# Is it possible to love a child that doesn't exist yet?



## Idreamofleah (Dec 6, 2014)

Ok so I don't know if I'm going a little bit mad but I feel like I know my future child already. Like I have a connection to her and I know her name. I'm not pregnant and never have been yet, but I feel like she's out there, somewhere and the pain of not being able to find her is what's making me sad. I constantly ask her in my mind why won't you come to me? Why arn't you here yet? I realise writing this makes me sound pretty mad but I just wondered if anyone else felt like this....or what it means. An quite new to this infertility world so not sure what's normal and what's not x


----------



## missowen (Feb 22, 2014)

There's a book called 'Spirit Babies' that I think you might like. It's by a medium who claimed that the spirits of babies travel with their parents before they are born. If you read that book what you're feeling will make perfect sense. Even if you don't end up believing in it I've been told it's still a very good read. As no one can prove it one way or the other why not believe something so lovely?


----------



## goldbunny (Mar 26, 2012)

i think that's lovely. when i was ttc i struggled all the time with the fact i couldn't imagine my child's face... i had no idea what they would be like, i could imagine myself as a mother but not imagine the child and it scared me because i thought i ought to be able to.  i think it's lovely that you feel this connection. i hope you find her soon. have you tried meditation? there are so many unknowns out there. so many strange connections. so much to wonder about.


----------



## sophiekh (Mar 12, 2014)

When I was TTC, I would feel like I had a connection to a child - a boy. I would oftern dream of him and my exH.
Having a family life. Had a name. Looked exactly like his father and had the same cheeky personality.
I never told anyone LOL   They would think i was psycho
Ive not been able to fall pregnant either


----------



## missowen (Feb 22, 2014)

Psycho is a bit strong Sophie ! Nothing wrong with dreaming. Sorry to read your sig, you've bean thru a v tough time


----------



## sophiekh (Mar 12, 2014)

thanks missownen, what doesnt kill makes you stronger i hope


----------



## Haydan (Oct 12, 2013)

i feel that way all the time


----------



## Daisy38 (Oct 25, 2010)

Hello,

In answere to the question massive YES in my mind that's why infertility is so painful, becuase I had grieve for the loss of the child that I couldn't bring to life.

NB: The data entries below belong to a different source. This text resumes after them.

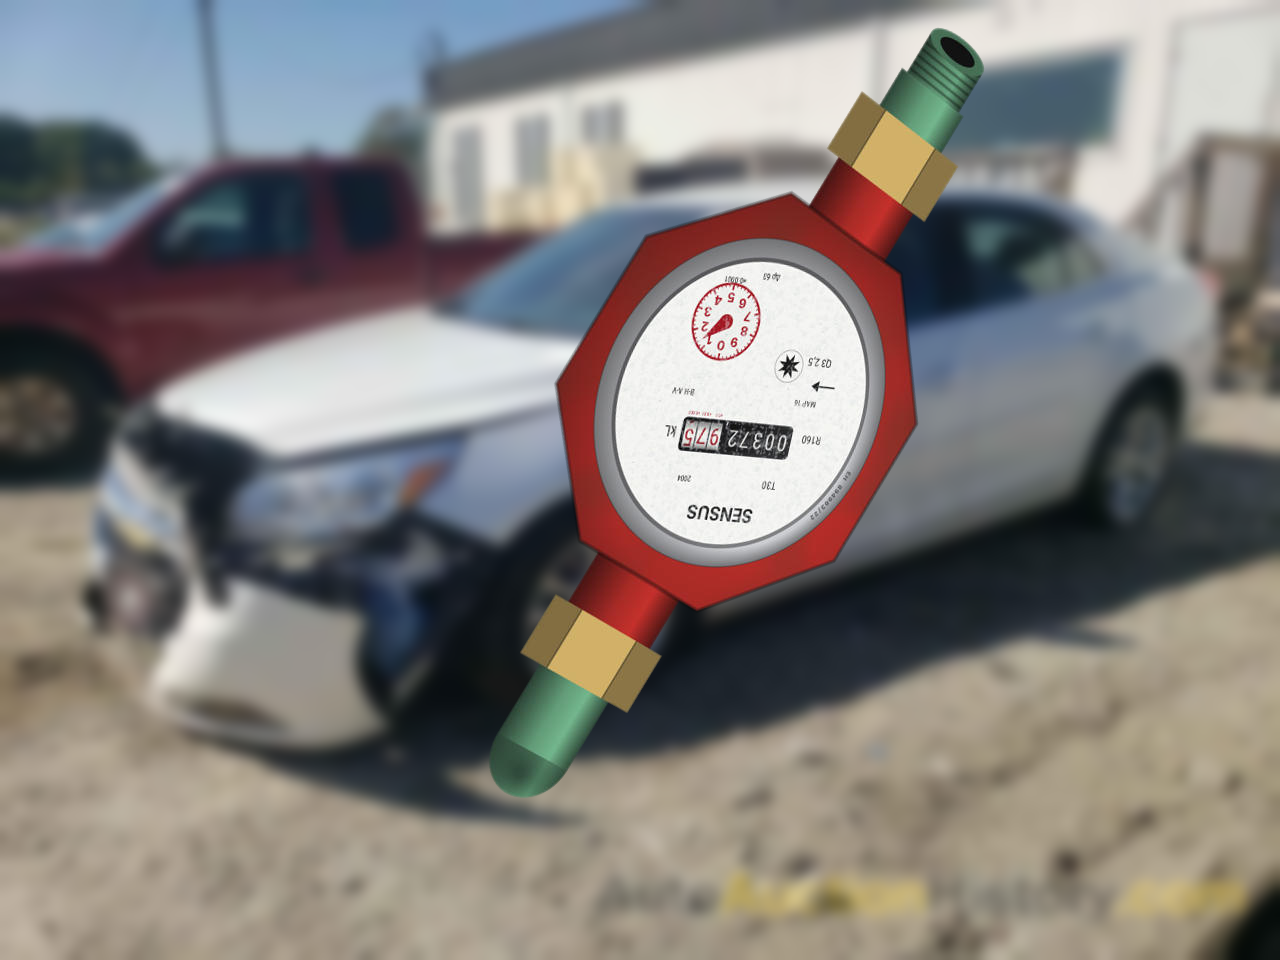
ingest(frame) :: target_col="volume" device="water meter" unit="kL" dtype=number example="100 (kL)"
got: 372.9751 (kL)
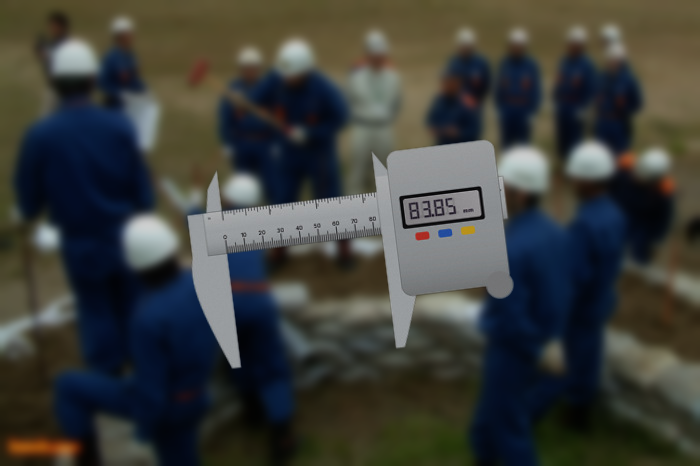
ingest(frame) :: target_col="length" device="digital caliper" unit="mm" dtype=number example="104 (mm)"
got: 83.85 (mm)
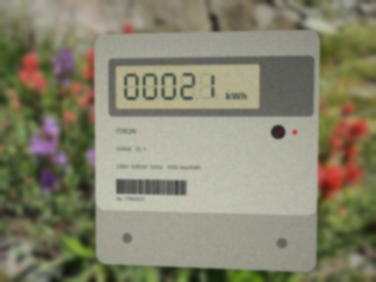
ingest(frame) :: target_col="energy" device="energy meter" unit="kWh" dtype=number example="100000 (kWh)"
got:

This includes embryo's that didn't make it, as well as not having the capacity to naturally bring my children to life for the many years before I was able to have them.

Daisy xxx


----------



## LittleL77 (Jul 14, 2012)

There could be something in this. I imagined what my baby would look like when I was pregnant and when I gave birth I was right!!! I felt like I already knew her x


----------



## missowen (Feb 22, 2014)

Ah how lovely Little 77. This is such a lovely thread.


----------